Kawamoto, Kon in memoriam
We lost two brilliant Japanese filmmakers within two days last month, one of them far too soon.
Kihachiro Kawamoto (born 11 January 1925, died 23 August 2010) made atmospheric puppet films. He was inspired by Eastern European animation and apprenticed with Jiri Trnka in the 60s, but his work was heavily immersed in the culture and mythology of his home country. One of my favourites is The Demon, a chilling five-minute short from 1972 based on an ancient folk-tale (below). A selection of Kawamoto's work toured the UK in 2008, and if it doesn't return it's well worth hunting down one of the short film collections on DVD - either from Kino or the slightly more extensive Japanese release.

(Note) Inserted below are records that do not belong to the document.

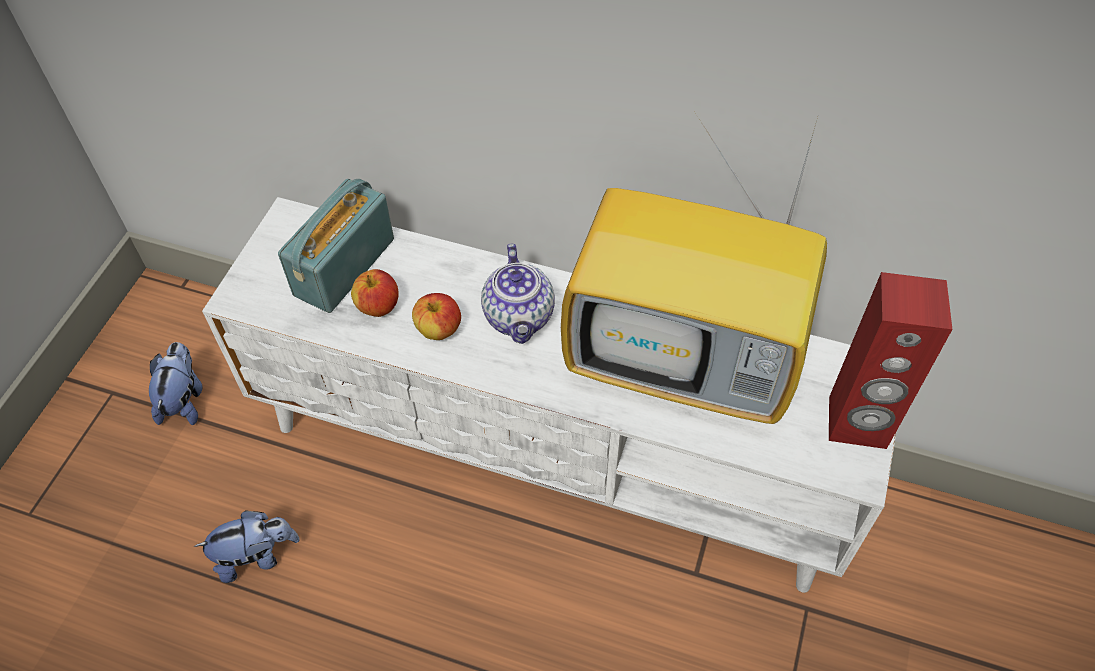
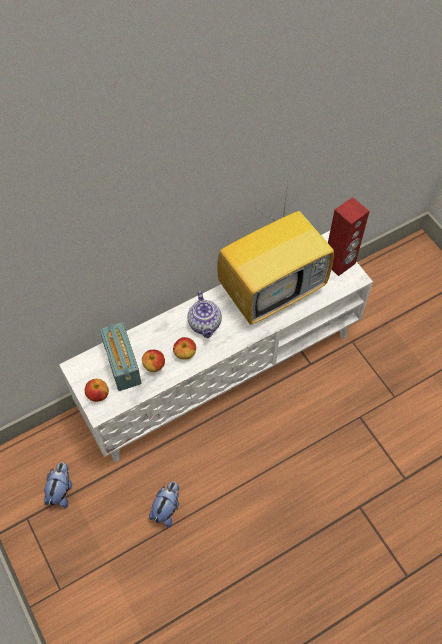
camera: 50 degrees left, 5 degrees up
(184, 400) = (61, 490): plush toy -> plush toy turned 60 degrees clockwise
(264, 276) = (98, 395): none -> apple
(520, 318) = (205, 324): teapot -> teapot turned 45 degrees clockwise

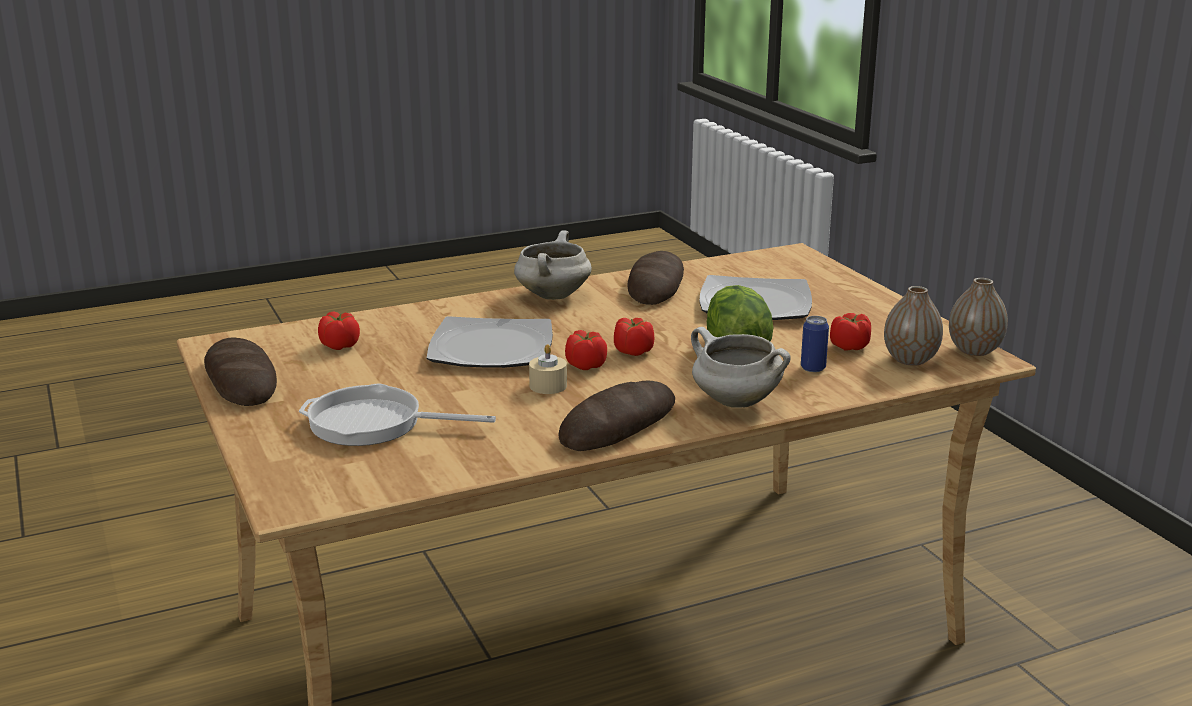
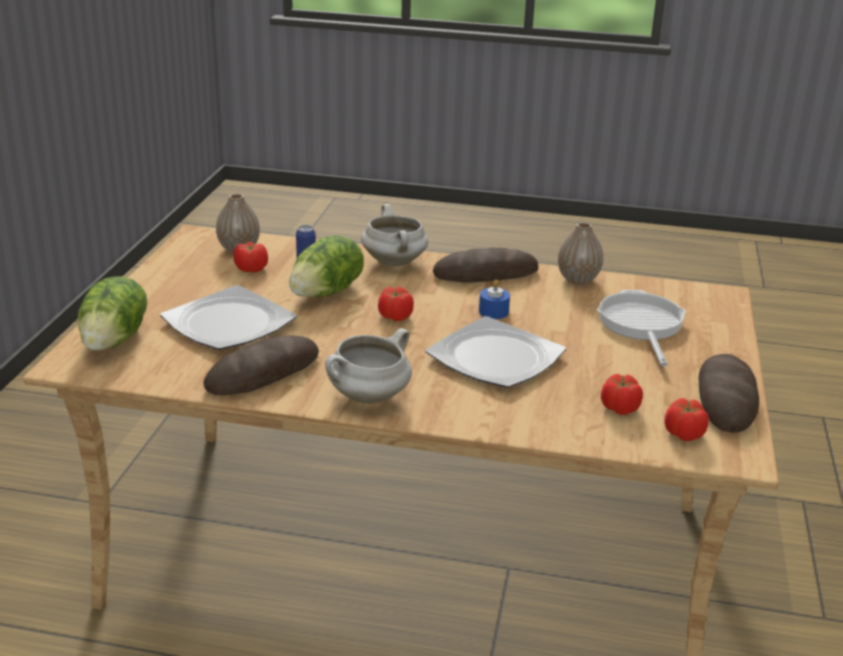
camera: 145 degrees left, 5 degrees up
(374, 424) = (641, 325): frying pan -> frying pan turned 135 degrees counterclockwise
(548, 386) = (493, 312): beige candle -> blue candle
(586, 365) = (446, 317): tomato -> tomato (684, 434)
(803, 271) = (115, 340): none -> lettuce
(974, 350) = (188, 241): vase -> vase (578, 279)

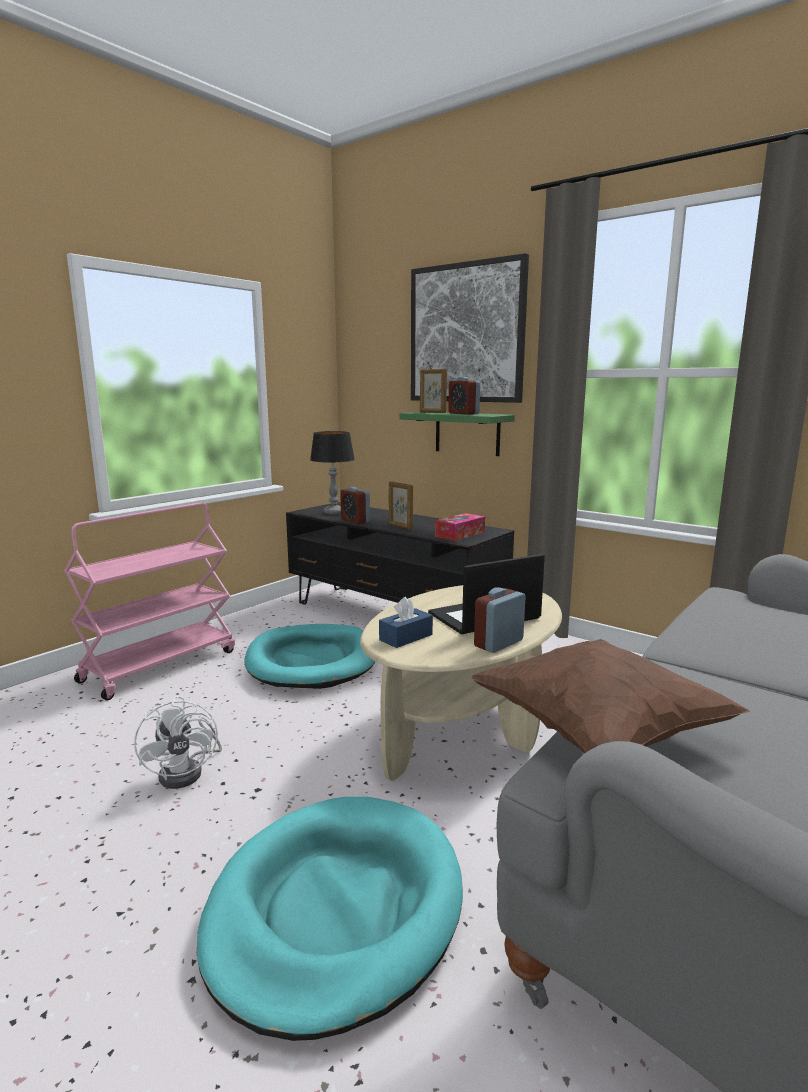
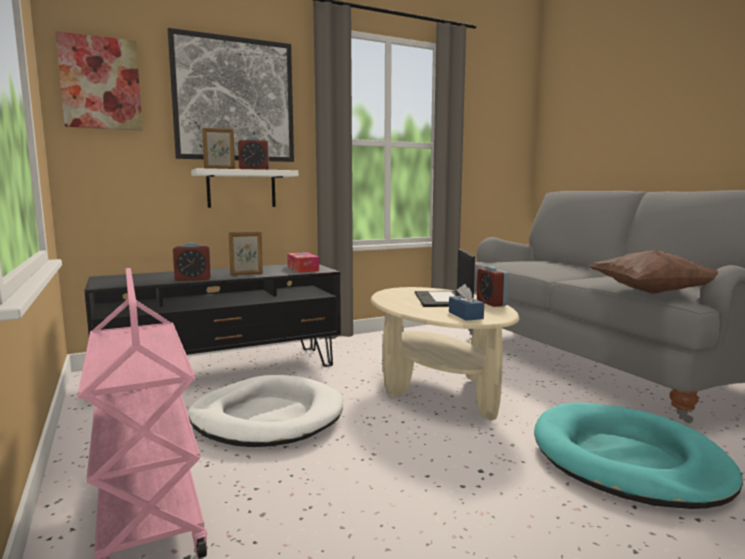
camera: 65 degrees left, 5 degrees down
(188, 771) = (432, 502): white fan -> none
(312, 661) = (267, 417): turquoise dog bed -> white dog bed
(334, 512) = (138, 280): table lamp -> none
(368, 333) = (101, 83): none -> picture
(467, 433) = (241, 189): green shelf -> white shelf

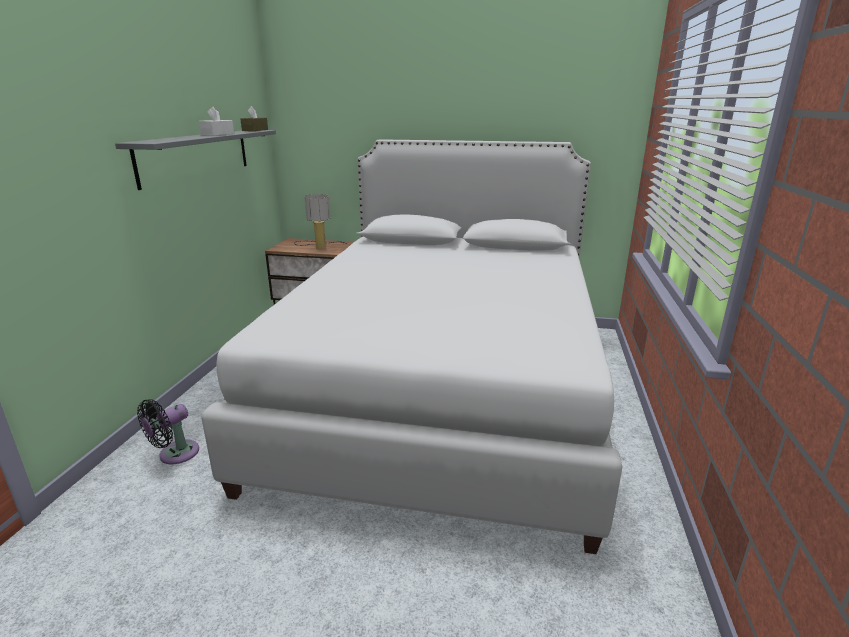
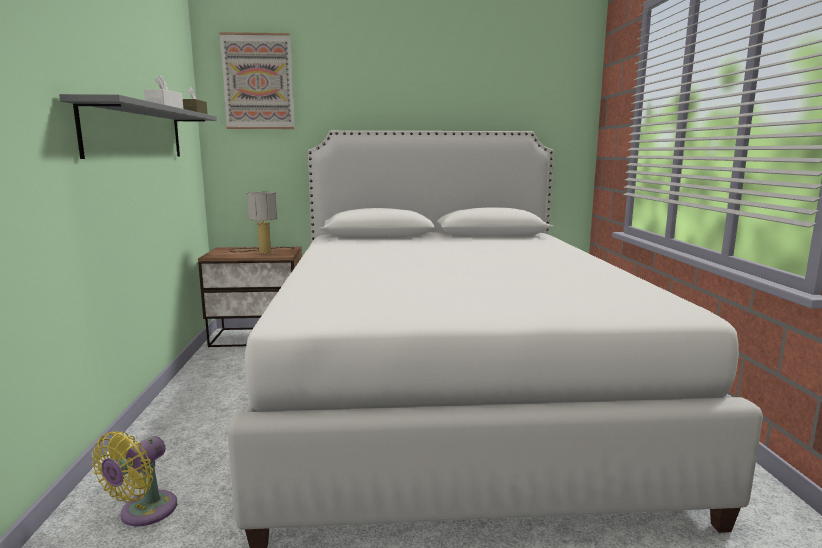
camera: 15 degrees left, 10 degrees down
(175, 454) = (143, 512): black fan -> yellow fan
(318, 93) = (258, 82): none -> picture

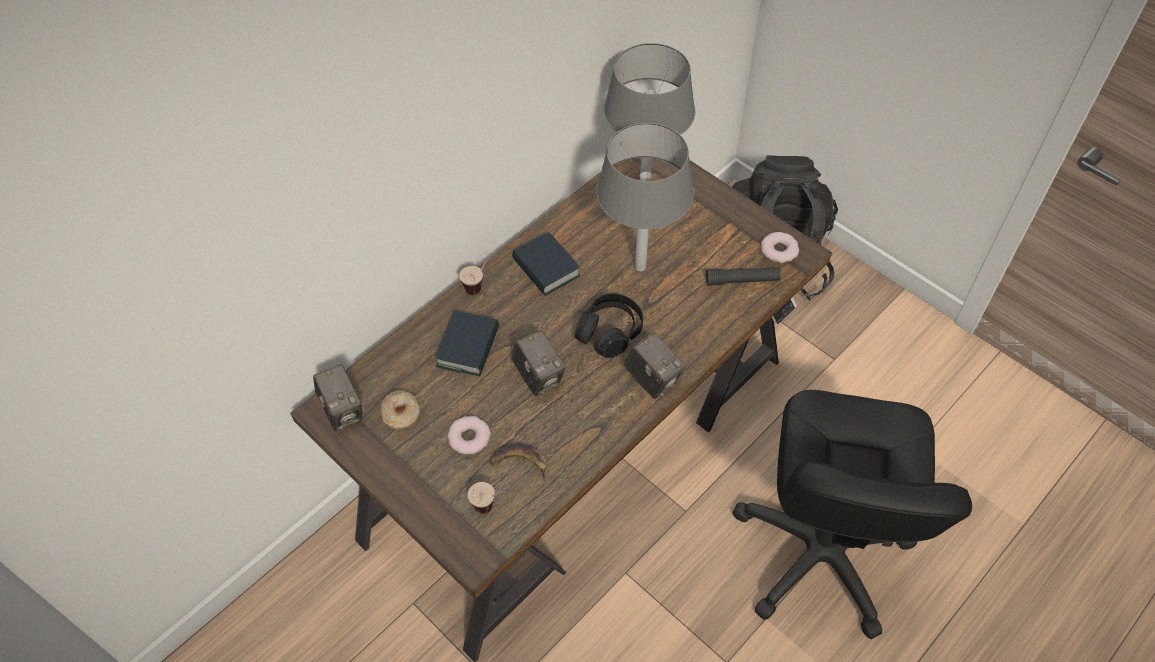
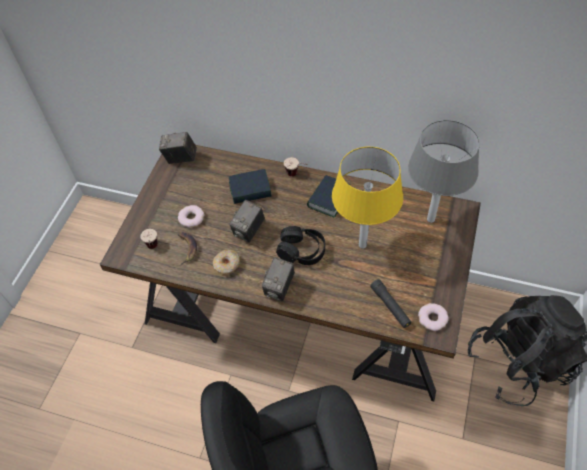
camera: 65 degrees right, 0 degrees up
(343, 411) = (180, 158): camera -> camera turned 60 degrees clockwise
(401, 414) = (191, 182): donut -> donut (227, 265)
(640, 267) = (362, 245): grey table lamp -> yellow table lamp

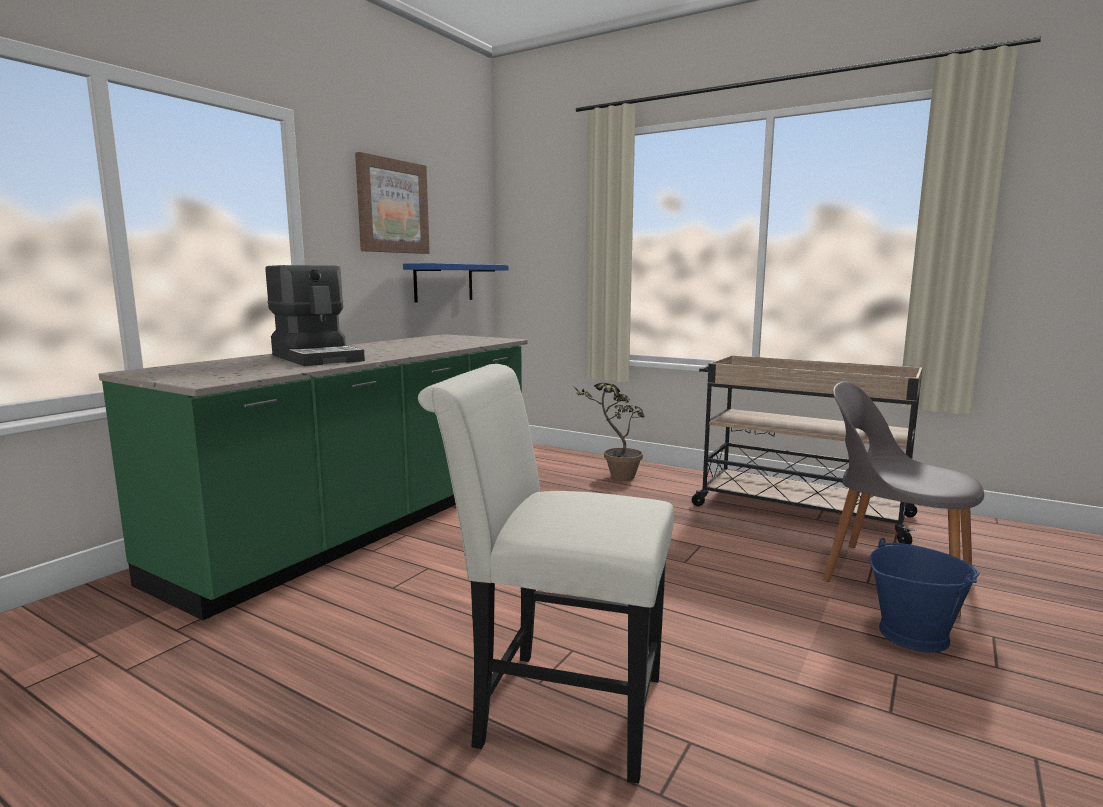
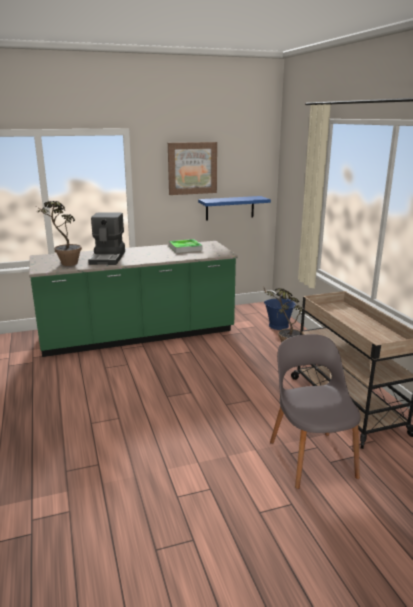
camera: 40 degrees right, 10 degrees up
(249, 371) = (65, 265): none -> potted plant
(423, 341) = (185, 248): none -> tray
(556, 707) = (82, 433): white chair -> none
(912, 634) = (255, 482): blue bucket -> blue bucket (279, 325)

Satoshi Kon (born 12 October 1963, died 24 August 2010) was one of Japan's most distinctive anime directors, steering well clear of the genre's cliches to create elaborate but very personal films including Perfect Blue, Millennium Actress and Tokyo Godfathers. He tended to jump between gritty Tokyo reality and bizarre dream worlds, most notably in Paprika - one of the best things we showed at Flatpack no.2 - and was making robot fantasy The Dream Machine when he was diagnosed with pancreatic cancer in May, aged only 46. He wrote a candid and very moving letter shortly before he died, published posthumously by his family.